Prince Siegfried falls in love with Odette by her lake, which is filled with the tears of her mother. But before he can swear his love, Rothbart spirits her away.
Later, when Siegfried is seduced by Rothbart's daughter Odile into swearing love to her, Odette's fate is sealed.
Originally, and still in many companies today, both characters were performed by the same dancer. One swan is pure and tragic; the other is dark - and it turns out - deadly.
Dividing the role changes the psychology for Siegfried because when she's clearly not the same woman - even through there is magic involved - the fact that he is able to fall for Odile makes him more culpable.
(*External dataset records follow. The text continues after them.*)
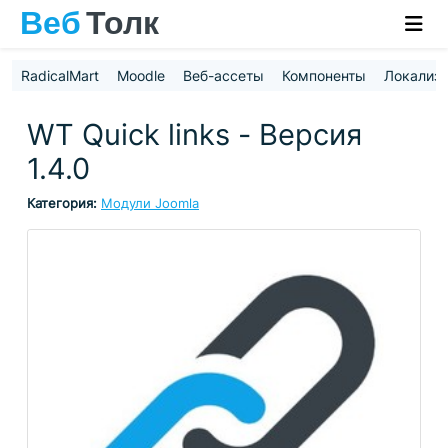
RadicalMart
Moodle
Веб-ассеты
Компоненты
Локализ
WT Quick links - Версия
1.4.0
Категория:
Модули Joomla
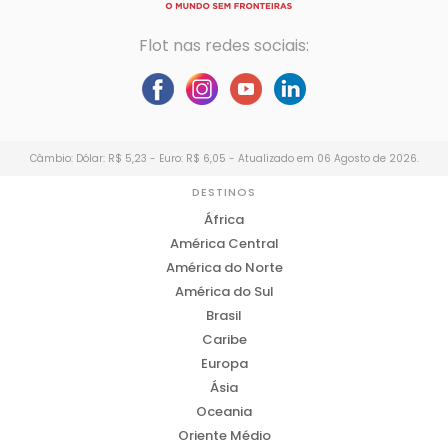
Flot nas redes sociais:
Câmbio: Dólar: R$ 5,23 - Euro: R$ 6,05 - Atualizado em 06 Agosto de 2026.
DESTINOS
África
América Central
América do Norte
América do Sul
Brasil
Caribe
Europa
Ásia
Oceania
Oriente Médio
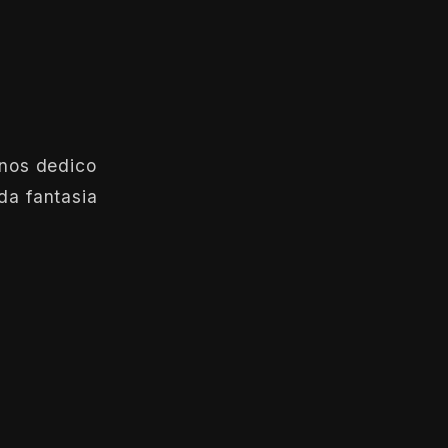
anos dedico
da fantasia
"If you have two different women in the roles, then Siegfried is stupidly deceived," Ossadink says.
As much as Odette is virtuous, Odile is equally poisonous, Kerr says.
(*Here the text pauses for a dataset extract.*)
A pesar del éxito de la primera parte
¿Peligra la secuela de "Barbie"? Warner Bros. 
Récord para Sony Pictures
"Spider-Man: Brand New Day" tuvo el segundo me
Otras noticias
"She's sneaky, she's sly and she has no love for him. She's the classic villainess," Kerry says. "She's so smooth people have a hard time seeing who and what she really is, which is evil."
The psychological duality of the role - virgin vs. vixen - is one of the aspects that make this an epic ballet.
It was the focus of Darren Aronofsky's Academy Award-winning thriller "Black Swan." In that film, the main character seeks perfection at both and goes mad.
That's a little far-fetched, Ossadnik says with a laugh, but there is psychology involved in performing either role. That makes coaching these roles closer to counseling than teaching, Ossadnik says.
"It's just technique. In that way, a plie (one of the simplest movements in dance) is no different than a pas de deux. It's all about how you apply what you know. Dancers just get in their own ways sometimes."
There's also a physical duality. The choreographic style of white and black swan is dramatically different and equally difficult.
Affrunti's Odette is all tragedy and sorrow. Her delicate arms must ripple as if they are wings, as she appears to "float" across stage, like a swan on a lake.
The steps they work on are some of the most difficult in the ballet lexicon, choreographed nearly 120 years ago by luminary choreographers Marius Petipa and Lev Ivanov.
"People sometimes say they don't understand why this role is so hard," Affrunti says. "It looks like you're doing nothing. That's what's difficult about it."
Black Swan pas de deux is like an Olympic event. She must execute leaps, turns, drops, long balances on pointe with her partner, and the historic 32 consecutive fouette turns - for a dancer, an Everest-level feat when performed on stage- all the while seducing Siegfried.
"Odette is beautiful and tragic," Kerr says. "Odile is the crowd pleaser. In act three, it's sheer abandonment. She's the fireworks."
Taking on this ballet is a monumental task for any company, but especially one as small and nimble as Ballet Idaho. Roles are double and triple cast. The choreography is difficult even for the smallest of roles, from the pas de quartre (four cygnets who perform with military-like precision in the second act) to the pas de trois (three courtiers who perform in the first act).
Compared to other large-scale story ballets such as "The Sleeping Beauty" and "Cinderella," the drama and passion of this one heightens the stakes, artistic director Peter Anastos says.
"Every finger must be synchronized," he says. "I didn't realize how monumental this is until we were in the middle of it. And the company is really coming together. They all realize how big this is."
The ballet also has an epic history.
"Swan Lake" was, in a way, Tchaikovsky's swan song. Written in 1887, it was his first ballet score - uneven and unwieldy, filled with the feeling of tragedy Tchaikovsky knew in his life.
He never saw it succeed. Its first two productions by lesser companies failed before Marius Petipa and the Imperial Russian Ballet made it a success.
By the time Petipa decided to restage it in 1895, Tchaikovsky had two successful scores to his name: "The Sleeping Beauty" and "The Nutcracker."
But Tchaikovsky died before Petipa could have him rework "Swan Lake." Petipa's conductor Riccardo Drigo arranged it and his assistant Lev Ivanov choreographed the second act. The first time it was performed was at Tchaikovsky's memorial.